Let us move on to the third transformation of religion: the increasing emphasis on spirituality, particularly mysticism, as religious experience. The burgeoning interest in spirituality since the 1960s has been a reaction both to the cold rationality of technological civilization and to the spiritually insipid offerings of the Christian churches. The wave of syncretic linking of oriental mysticism and psychology termed “New Age” is on the decline and spirituality is seeking new paths. Among Christian thinkers are the most influential authors of spiritual literature like Thomas Merton, Henri Nouwen and Anselm Grün.
A theology drawing on the sources of Christian mysticism is capable of speaking to people beyond the churches’ visible borders. There are many people who could be described as “seekers”, who generally say of themselves that the don’t believe in religion but are spiritual people. Some of that group are former practising Christians who parted ways with churches (either having formally left a church or remaining in passive membership), but have not ceased to be “believers in their own way”. These people now constitute a diffuse church in the West, one that is possibly more numerous than the church of “practising Christians”. Pope Benedict has evidently realised that were church to identify solely with “practising Christians” and were it to concentrate on them alone, it would soon become a sect. That is why he has urged the church to do like the Jews did in the Temple of Jerusalem and open a “court of gentiles” for those who do not fully identify with the teachings and practices of the church, but nevertheless have an “ear for religion”.
Pope Francis’ pontificate would seem to be creating scope not only for “pious pagans” but also for “ex-Catholics”. In a sense the future of the church is the future of western civilisation and it largely depends on whether the church will realise that another task awaits it, in addition to pastoral care for disciplined parishioners who have been termed “dwellers”, and in addition to classical missionary activity, namely: accompanying spiritual seekers in dialogue. This differs from classical missionary activity that seeks to bring “seekers” into the church and squeeze them into the existing institutional and intellectual boundaries of the church.

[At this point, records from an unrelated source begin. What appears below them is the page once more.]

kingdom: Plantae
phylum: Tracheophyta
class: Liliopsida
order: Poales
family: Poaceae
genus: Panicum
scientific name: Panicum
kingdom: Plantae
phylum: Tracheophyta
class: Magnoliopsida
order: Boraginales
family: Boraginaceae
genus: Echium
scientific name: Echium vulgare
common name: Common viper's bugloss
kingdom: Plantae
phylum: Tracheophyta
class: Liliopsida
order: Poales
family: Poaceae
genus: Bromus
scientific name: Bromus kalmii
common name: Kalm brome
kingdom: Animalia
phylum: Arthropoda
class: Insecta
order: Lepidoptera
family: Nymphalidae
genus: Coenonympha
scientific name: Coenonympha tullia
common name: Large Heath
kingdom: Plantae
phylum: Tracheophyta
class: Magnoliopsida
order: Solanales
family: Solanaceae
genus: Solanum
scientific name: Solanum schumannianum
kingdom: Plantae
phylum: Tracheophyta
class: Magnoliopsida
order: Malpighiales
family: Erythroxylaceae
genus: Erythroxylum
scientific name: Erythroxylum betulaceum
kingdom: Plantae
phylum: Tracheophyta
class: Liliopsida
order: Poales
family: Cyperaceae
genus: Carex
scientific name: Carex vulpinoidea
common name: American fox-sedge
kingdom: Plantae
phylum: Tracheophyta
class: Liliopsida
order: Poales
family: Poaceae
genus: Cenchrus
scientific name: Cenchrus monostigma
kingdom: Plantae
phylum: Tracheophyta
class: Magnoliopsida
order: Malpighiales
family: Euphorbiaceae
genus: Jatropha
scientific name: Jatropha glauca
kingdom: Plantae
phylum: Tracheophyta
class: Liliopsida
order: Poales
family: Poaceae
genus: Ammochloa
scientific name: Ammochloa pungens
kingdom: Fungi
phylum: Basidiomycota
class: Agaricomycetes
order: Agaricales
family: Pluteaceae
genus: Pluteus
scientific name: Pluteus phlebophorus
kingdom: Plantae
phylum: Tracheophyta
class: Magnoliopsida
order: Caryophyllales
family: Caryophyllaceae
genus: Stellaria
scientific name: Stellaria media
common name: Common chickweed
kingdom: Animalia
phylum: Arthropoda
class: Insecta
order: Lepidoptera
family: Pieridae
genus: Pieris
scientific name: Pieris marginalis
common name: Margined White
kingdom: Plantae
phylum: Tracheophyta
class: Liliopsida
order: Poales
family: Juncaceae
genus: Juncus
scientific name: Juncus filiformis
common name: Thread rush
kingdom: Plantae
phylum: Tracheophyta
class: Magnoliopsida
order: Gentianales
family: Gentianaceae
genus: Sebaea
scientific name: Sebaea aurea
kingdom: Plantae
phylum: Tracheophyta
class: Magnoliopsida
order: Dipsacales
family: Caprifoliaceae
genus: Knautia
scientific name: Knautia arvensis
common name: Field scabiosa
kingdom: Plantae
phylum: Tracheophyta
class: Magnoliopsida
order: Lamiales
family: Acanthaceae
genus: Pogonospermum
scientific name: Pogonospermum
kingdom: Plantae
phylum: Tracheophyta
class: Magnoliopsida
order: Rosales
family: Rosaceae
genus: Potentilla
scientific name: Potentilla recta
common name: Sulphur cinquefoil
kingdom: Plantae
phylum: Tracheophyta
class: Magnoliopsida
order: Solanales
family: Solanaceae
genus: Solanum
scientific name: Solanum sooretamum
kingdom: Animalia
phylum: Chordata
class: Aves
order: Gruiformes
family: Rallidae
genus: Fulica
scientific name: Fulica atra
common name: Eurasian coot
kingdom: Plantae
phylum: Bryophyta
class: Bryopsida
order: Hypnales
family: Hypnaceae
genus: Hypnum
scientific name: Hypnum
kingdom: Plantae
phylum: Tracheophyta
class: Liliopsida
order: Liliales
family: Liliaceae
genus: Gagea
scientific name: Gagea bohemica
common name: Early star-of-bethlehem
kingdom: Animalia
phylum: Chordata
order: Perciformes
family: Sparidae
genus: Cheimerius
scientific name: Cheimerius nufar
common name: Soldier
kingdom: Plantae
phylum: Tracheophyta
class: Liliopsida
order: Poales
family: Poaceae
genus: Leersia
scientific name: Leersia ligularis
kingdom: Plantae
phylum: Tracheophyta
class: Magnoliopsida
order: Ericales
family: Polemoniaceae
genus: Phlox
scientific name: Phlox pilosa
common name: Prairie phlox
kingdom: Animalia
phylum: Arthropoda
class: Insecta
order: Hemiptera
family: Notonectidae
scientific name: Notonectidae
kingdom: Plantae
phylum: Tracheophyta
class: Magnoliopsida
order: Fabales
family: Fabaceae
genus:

Instead it seeks to extend those boundaries and enrich the treasury of the church with the experience of those “who don’t walk with us”.
A new ecclesiology should be based on Jesus’s firm response to the disciple’s wish for a monopoly of the truth: “Who is isn’t against us is for us”. A new ecclesiology should be kenotic in character and abandon any nostalgia for a “mass church”; it should abandon notions of the church as a sect creating a counter-culture against contemporary society, and also the model of a church that is uncritically conformist in its attitude to majority society. For the church to have an open door, Christians must have open minds. “New evangelisation” will only be truly new if it is preceded and accompanied by humble silence and attentive listening – the contemplative reading of the “signs of the times”.
Lisboa, Culturgest, 3.5.2016
(1) Cf. 1 Cor 13.12
(2) Cf. Phil 2.6-8
(3) Cf. Acts 10.41
(4) Cf. Luke 24, 13-24
(5) Cf. Matt 25, 31-46
(6) The Dogmatic Constitution Lumen Gentium, 8
(7) John 16.13; John 3.8
(8) John 16.13
(9) Romans 8.26
(10) Even before Ricoeur, second naïveté was defined by Wilhelm Dilthey (1833-1911): “If we cannot live the lives of others with the original experience of them, we can, through interpretation, attain a second naïveté. It is through interpretation that we can see and hear again, that we can come to understand others and, thence, ourselves.”